- What this task involves -
Please copy out every line of the data word for word.

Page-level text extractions
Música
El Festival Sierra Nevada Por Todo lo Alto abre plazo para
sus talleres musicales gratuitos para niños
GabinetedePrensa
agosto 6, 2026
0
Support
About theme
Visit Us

- Solution for this exercise -
Música
El Festival Sierra Nevada Por Todo lo Alto abre plazo para
sus talleres musicales gratuitos para niños
GabinetedePrensa
agosto 6, 2026
0
Support
About theme
Visit Us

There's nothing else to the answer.